Enfin… savoir qu’il existe des marches était déjà un bon début.

De l’endroit où il se trouvait, on voyait la campagne environnante sur des kilomètres. Par exemple, on avait vue sur l’aéroport.

Le jour où le premier avion à réaction était passé, une vraie panique s’était déclarée, mais quelques gnomes s’étaient rappelé des images vues dans des livres. Finalement, ce n’étaient que de grands camions qu’on pouvait conduire dans le ciel.

Masklinn n’avait raconté à personne pourquoi il pensait que ce serait une bonne idée d’en savoir plus long sur l’aéroport. Certains subodoraient ses raisons, il le savait, mais il y avait tant à faire qu’ils ne s’en préoccupaient pas, pour l’instant.

Il avait amené le sujet en douceur. Il avait laissé entendre qu’en apprendre le plus possible sur ce nouveau monde pourrait se révéler utile, juste au cas où.
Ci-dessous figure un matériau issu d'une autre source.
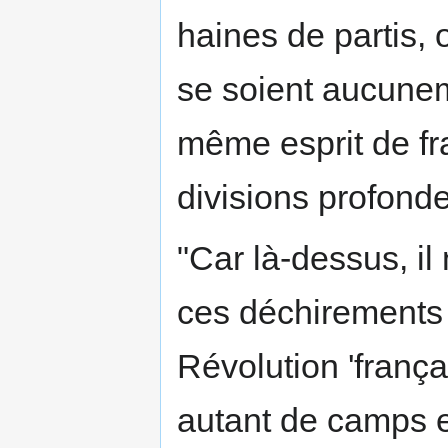
haines de partis, 
se soient aucunem
même esprit de fra
divisions profonde
"Car là-dessus, il
ces déchirements 
Révolution 'frança
autant de camps e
Il avait dit ça de telle façon que personne n’avait demandé :

— Au cas où quoi ?

Et puis, après tout, les effectifs étaient largement pléthoriques, et le beau temps régnait.
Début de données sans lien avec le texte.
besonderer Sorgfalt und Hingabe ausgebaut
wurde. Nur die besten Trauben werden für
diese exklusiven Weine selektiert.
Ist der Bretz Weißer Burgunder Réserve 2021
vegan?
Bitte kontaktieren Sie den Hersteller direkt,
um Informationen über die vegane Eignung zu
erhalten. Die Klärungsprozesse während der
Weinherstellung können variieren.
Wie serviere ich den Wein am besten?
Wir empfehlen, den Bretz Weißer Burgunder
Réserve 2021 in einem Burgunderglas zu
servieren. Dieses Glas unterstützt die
Il avait conduit une équipe de gnomes à travers champs jusqu’à l’aéroport ; le voyage avait duré une semaine, mais ils étaient une trentaine et n’avaient pas rencontré de problèmes. Ils avaient même dû franchir une voie rapide, mais ils avaient découvert un tunnel creusé par des blaireaux, et un blaireau qui arrivait en face avait fait demi-tour et rebroussé chemin en toute hâte en les voyant approcher. Comme les mauvaises nouvelles, les gnomes armés vont vite.

Ensuite, ils avaient atteint la clôture en grillage et l’avaient escaladée. Perchés dessus, ils avaient passé des heures à regarder les avions décoller et atterrir.
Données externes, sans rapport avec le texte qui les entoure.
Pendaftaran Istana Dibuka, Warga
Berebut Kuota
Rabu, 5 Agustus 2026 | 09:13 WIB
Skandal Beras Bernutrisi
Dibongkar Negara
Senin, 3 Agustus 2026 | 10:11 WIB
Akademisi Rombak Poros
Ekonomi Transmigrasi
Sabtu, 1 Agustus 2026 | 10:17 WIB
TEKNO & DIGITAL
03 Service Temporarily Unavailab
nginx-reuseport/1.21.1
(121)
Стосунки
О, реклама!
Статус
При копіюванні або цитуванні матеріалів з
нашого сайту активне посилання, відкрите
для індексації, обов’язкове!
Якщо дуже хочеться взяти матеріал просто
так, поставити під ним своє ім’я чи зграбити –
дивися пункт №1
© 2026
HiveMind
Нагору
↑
Masklinn avait senti, comme ça lui était déjà arrivé une fois ou deux, qu’il contemplait quelque chose de capital. Les avions à réaction semblaient énormes et terribles, mais autrefois, il avait pensé la même chose des camions. L’essentiel, c’était de se renseigner. Une fois qu’on connaissait les noms, on avait prise sur les objets, comme avec un levier. Un jour, ils démontreraient peut-être leur utilité. Un jour, les gnomes en auraient peut-être besoin.

Pour grimper encore d’une marche.

Assez bizarrement, Masklinn envisageait cette hypothèse avec confiance. Durant un glorieux moment, il avait eu la certitude que, même s’ils se disputaient, se chamaillaient, se fourvoyaient et se bousculaient souvent, les gnomes triompheraient toujours. Parce que Dorcas avait observé les avions, lui aussi, accroché à la clôture, une lueur calculatrice dans les prunelles. Et Masklinn lui avait demandé :

— En supposant – comme ça, juste histoire de causer, bien entendu -, en supposant qu’on ait besoin de voler un de ces machins, tu crois que c’est faisable ?

Et Dorcas s’était frictionné le menton d’un air songeur.

— Ça devrait pas être bien compliqué à conduire, avait-il conclu avec un sourire madré. Y a que trois roues.